Science & Tech

Addressing Accessibility In Mathematics

Mathematician Jeffrey Kuan is working to remove barriers to mathematics degrees that often stand in the way of students with disabilities.
By Kailynn Nelson, Texas A&M University College of Arts and Sciences December 28, 2023

Texas A&M mathematician Dr. Jeffrey Kuan at his class lecturn
Mathematician Jeffrey Kuan

Chris Jarvis/Texas A&M University College of Arts and Sciences


Completing a mathematics degree at Texas A&M University is no easy feat, but Dr. Jeffrey Kuan, an assistant professor in the Department of Mathematics, does what he can to make the journey a little easier, if not also a bit more entertaining.

Kuan’s surprisingly relevant Taylor Swift references and stories about his wife and three children grab students’ attention and keep them engaged. He learns the names of everyone in his classes and ensures that all his students, including those with disabilities, can access the materials they need.  

Unfortunately, Kuan readily admits mathematics is not as accessible as it should be. Blind and visually impaired students face unique challenges regarding how mathematics material is presented. Most mathematics professors use PDFs for class notes and an open-source software called LaTeX for homework assignments. However, the PDFs created in LaTeX are not always adapted to accessible formats like Braille. They also are difficult for screen readers to process. And while adding accessibility features manually is possible, Kuan says it’s tedious and time-consuming.

A Catch-22

Circumstances and reasons aside, one thing is crystal clear to Kuan: A lack of accessible material means that students who are blind or visually impaired are underrepresented in mathematics education.

“This creates a Catch-22,” Kuan said, “Many believe mathematics does not need to be accessible because we do not have students who are blind, but in reality, we do not have students who are blind because mathematics is not accessible.”

For the past two years, Kuan has been working to address these issues — first, by using LuaLaTeX, which combines the programming language Lua with LaTeX, to create his PDFs and, second, by creating a series of accessible templates. His first, an accessible syllabus, features automatic tags written into the template’s code, which makes certain elements like lists easy for screen readers to process. Kuan made this syllabus available to his Texas A&M Mathematics colleagues in 2022, and they have been using it department-wide ever since.  

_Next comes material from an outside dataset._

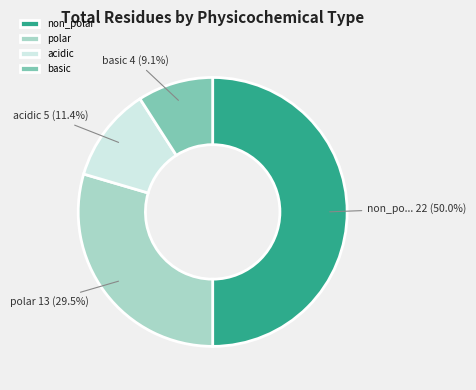

How much of the chart is everything except non_polar?

50.0%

Kuan says his work is part of a larger conversation around accessibility in higher education. In May, the U.S Departments of Justice and Education released a joint letter reminding universities that they are responsible for ensuring the accessibility of all digital content. Kuan is one of many professors going beyond those standards to ensure that every student he teaches gets what they need. 

His expertise has garnered national attention, leading to an invitation to participate in a panel discussion on accessibility at the Joint Mathematics Meetings 2024, set for Jan. 3-6 in San Francisco. Hosted each year by the American Mathematical Society, the conference represents the largest mathematics gathering in the world and features an unparalleled range of research presentations.

In hopes of realizing his dream of seeing Texas A&M become a leader in accessible mathematics, Kuan is working closely with fellow Texas A&M mathematician Dr. Paulo Lima-Filho in the latter’s role as director of the Math Learning Center. In addition, Kuan recently joined the Texas A&M University System accessibility/universal design in learning (UDL) task force.  

“As the largest public university in the United States, I’m confident that we can make this happen for our students.” Kuan said. 

Kuan earned his Ph.D. in mathematics in 2015 from Harvard University, where he was a National Science Foundation (NSF) Graduate Research Fellow. He completed a three-year NSF postdoctoral fellowship at Columbia University prior to coming to Texas A&M in 2018. He also received a full-ride undergraduate scholarship as an Axline and Lingle Scholar at the California Institute of Technology.